Data compiled by Albemarle County indicates that after a brief spike during the pandemic, fewer people are shooting off fireworks. Or at least fewer people are submitting complaints.
From July 1 through 4 this year, there were 22 firework-related incidents reported, according to the county.
“That can include complaints for fireworks and complaints for shots fired that were determined to be fireworks,” Abbey Stumpf, Albemarle County spokeswoman, told The Daily Progress.
There were 24 incidents during the same period last year, according to Stumpf.
That’s on par with pre-pandemic numbers. In 2017, there were 22 incidents; in 2018, there were 23; and in 2019, there were 20.
The number of incidents peaked in 2020, when there were 30 reported incidents. There were 25 the following year.
Charlottesville Mayor Lloyd Snook told The Daily Progress that after the holiday he received emails from residents whose sleep was interrupted by people shooting off firecrackers in the street.
But more people demanded that the city put on a fireworks show of its own.
“I got three times as many emails from people saying, ‘Why is this socialist city not supporting America? And why don’t you love our country? And we should be blowing things up,’” he said.
Those demanding a fireworks show may yearn for the years before the pandemic, when there were official firework displays in the city. While Crozet and Boar’s Head Resort have started to put on displays again, the city has not.
Snook clarified that the city never was in charge of those shows. Rather, private groups would pay for the show and City Council would decide whether or not to grant those groups permission.
“People say, ‘Why did the city stop it?’ We were never doing it,” Snook said. “If somebody wants to do it and they want to pay for it, we will issue the safety permit.”
The social disruptions caused by COVID, Snook said, were a key reason there hasn’t been a show since 2019.
But now, the only thing standing in the way of a Charlottesville fireworks show is the high price point.
“Somebody had to come up with the $50,000 or whatever it was going to take to buy the fireworks and to get insurance and all the other things that were going to have to be done,” Snook said. “The civic groups that used to do it have had trouble raising the money necessary to do it, because the costs have escalated so much.”
Tom Tolson can attest to that price spike.

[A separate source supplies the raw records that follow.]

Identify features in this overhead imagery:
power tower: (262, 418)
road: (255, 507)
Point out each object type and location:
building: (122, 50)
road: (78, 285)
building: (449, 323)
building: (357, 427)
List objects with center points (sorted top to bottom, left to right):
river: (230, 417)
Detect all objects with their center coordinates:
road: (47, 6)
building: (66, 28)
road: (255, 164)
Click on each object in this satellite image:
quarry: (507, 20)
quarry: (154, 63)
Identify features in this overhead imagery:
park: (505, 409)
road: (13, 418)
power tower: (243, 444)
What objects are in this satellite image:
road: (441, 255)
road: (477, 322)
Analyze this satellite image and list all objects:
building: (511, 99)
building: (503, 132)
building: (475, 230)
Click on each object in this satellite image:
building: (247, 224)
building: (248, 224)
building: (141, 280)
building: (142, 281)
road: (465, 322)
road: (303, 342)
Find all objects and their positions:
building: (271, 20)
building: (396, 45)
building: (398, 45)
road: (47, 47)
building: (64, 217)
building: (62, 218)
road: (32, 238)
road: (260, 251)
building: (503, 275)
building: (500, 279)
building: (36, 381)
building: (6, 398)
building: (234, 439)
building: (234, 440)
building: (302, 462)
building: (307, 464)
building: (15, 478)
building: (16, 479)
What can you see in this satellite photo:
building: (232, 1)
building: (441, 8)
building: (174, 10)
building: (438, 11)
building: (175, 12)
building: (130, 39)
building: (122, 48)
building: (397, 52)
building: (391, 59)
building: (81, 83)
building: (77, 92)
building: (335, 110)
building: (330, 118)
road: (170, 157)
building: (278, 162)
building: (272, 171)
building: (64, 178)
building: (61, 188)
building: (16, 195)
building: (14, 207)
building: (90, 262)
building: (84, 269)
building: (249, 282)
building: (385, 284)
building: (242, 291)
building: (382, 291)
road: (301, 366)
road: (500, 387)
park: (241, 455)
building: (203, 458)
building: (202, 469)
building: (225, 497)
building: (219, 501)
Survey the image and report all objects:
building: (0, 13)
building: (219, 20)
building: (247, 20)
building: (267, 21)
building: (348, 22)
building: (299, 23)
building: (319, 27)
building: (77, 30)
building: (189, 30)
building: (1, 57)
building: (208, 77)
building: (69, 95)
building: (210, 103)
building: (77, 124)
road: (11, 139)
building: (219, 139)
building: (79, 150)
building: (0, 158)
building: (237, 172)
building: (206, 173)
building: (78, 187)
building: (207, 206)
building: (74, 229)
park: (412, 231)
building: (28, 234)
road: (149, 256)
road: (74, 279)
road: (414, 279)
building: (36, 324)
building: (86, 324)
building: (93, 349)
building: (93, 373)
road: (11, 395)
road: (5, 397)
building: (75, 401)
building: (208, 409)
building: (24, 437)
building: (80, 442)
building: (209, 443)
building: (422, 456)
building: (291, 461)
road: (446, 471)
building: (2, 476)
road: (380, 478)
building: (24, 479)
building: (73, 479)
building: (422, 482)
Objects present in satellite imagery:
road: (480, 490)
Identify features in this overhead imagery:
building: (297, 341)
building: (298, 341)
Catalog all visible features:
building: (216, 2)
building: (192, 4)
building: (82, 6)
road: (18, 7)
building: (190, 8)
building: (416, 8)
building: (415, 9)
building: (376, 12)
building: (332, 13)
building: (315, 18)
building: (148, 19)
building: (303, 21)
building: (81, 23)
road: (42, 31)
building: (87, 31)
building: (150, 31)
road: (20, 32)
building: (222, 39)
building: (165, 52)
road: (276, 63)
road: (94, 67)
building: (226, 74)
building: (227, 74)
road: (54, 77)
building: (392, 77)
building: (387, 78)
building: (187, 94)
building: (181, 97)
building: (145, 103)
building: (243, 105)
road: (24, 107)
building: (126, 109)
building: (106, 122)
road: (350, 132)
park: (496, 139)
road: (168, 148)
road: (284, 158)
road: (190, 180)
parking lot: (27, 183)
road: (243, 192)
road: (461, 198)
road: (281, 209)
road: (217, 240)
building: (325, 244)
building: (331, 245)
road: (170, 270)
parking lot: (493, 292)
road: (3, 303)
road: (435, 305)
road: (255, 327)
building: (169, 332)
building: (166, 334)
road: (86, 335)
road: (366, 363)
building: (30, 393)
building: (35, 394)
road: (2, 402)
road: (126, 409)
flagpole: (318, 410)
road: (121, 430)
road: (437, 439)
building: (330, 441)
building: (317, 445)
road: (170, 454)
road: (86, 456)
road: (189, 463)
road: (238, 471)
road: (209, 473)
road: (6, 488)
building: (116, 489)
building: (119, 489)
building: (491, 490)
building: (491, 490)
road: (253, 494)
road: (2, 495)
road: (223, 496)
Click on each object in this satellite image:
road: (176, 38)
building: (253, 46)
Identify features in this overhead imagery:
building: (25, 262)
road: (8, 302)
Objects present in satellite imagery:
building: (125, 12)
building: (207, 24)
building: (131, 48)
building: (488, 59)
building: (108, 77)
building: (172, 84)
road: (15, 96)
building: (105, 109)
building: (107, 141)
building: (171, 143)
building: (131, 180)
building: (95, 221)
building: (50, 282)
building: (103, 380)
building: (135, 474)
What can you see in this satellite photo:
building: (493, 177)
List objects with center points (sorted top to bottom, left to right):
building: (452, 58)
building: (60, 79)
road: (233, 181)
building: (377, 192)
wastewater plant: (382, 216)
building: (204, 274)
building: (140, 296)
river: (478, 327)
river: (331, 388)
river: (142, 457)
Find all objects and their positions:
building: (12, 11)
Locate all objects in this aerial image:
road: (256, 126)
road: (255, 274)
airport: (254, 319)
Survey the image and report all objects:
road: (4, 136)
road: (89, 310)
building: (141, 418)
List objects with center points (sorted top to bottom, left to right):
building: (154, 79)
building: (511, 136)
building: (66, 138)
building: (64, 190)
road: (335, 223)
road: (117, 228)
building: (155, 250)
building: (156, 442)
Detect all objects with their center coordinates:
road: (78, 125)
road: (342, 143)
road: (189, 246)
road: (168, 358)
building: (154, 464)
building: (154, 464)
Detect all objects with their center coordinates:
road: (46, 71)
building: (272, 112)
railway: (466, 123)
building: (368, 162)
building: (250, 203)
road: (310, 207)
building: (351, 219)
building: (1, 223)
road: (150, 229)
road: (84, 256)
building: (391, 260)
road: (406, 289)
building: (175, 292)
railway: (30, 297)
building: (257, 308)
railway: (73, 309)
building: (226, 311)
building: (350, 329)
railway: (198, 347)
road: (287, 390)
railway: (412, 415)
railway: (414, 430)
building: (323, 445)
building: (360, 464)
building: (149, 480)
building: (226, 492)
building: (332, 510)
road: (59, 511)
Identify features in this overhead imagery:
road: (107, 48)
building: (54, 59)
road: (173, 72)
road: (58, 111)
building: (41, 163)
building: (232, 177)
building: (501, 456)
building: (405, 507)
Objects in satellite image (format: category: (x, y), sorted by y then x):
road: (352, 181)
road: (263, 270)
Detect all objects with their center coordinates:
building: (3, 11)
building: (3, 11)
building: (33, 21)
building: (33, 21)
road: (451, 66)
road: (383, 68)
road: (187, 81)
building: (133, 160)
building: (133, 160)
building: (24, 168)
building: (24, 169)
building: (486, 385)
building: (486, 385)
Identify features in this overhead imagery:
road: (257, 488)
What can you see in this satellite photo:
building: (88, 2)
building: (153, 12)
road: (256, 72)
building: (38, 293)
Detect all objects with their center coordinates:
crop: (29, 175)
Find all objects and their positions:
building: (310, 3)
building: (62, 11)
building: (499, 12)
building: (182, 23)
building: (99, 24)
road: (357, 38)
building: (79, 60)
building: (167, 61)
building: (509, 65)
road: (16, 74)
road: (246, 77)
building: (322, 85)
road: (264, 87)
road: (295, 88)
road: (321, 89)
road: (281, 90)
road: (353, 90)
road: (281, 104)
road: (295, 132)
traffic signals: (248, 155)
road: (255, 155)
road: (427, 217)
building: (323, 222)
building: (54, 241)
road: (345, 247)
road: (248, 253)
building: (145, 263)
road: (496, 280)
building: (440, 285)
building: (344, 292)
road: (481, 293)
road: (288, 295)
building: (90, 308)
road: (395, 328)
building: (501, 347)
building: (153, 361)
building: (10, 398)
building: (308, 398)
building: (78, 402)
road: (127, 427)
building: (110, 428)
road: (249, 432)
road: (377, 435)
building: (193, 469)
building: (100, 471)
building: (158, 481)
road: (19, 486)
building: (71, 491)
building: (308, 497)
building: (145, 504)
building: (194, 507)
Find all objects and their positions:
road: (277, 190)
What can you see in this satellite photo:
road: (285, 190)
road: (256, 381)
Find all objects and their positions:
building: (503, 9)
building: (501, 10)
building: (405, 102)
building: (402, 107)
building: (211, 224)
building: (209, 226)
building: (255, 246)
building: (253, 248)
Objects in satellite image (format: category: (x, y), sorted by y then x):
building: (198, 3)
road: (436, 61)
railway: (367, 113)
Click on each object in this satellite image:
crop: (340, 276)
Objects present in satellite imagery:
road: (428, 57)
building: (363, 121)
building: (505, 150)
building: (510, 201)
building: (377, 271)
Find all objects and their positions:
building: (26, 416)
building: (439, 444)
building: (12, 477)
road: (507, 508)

The president of the Crozet Community Association helped organize and raise funds for a fireworks show in Crozet this year. He told The Daily Progress that getting a show used to be much cheaper.
“The cost has more than doubled since the pandemic,” he said, adding that supply-chain issues had led to much higher costs.
“What we think we’re getting is the same show we’ve gotten in past years but for $18,000 instead of $8,000,” Tolson said before the show on the Fourth.
It’s possible that the higher cost and the subsequent end of firework displays in Charlottesville starting in 2020 shared responsibility for the spike in recent reported firework incidents.
“It might, but I doubt it,” Snook said. “As long as you can go buy your string of firecrackers and sparklers out on 29 North there are going to be people doing that.”
Even as the city has experienced yet another July Fourth without an official show, data shows the number of reported firework incidents is on pace with pre-pandemic years. Stumpf said there were no illegal fireworks confiscated this year and only one fireworks-related injury.
Charlottesville Fire Marshal Joe Phillips’ anecdotal experience bears that out.
“It seemed to be less than we’d had in previous years, and we had no fires on the Fourth that fireworks were the cause of,” he said. “In years past, we’ve had a lot of dumpster fires, but this year we didn’t have a single one on the Fourth.”
If a fireworks show does return to the city next year, Snook and his colleagues may hear complaints of a different variety.
“There’s probably at least as many people who are aggrieved by not having fireworks as there are people who are aggrieved by having fireworks,” he said.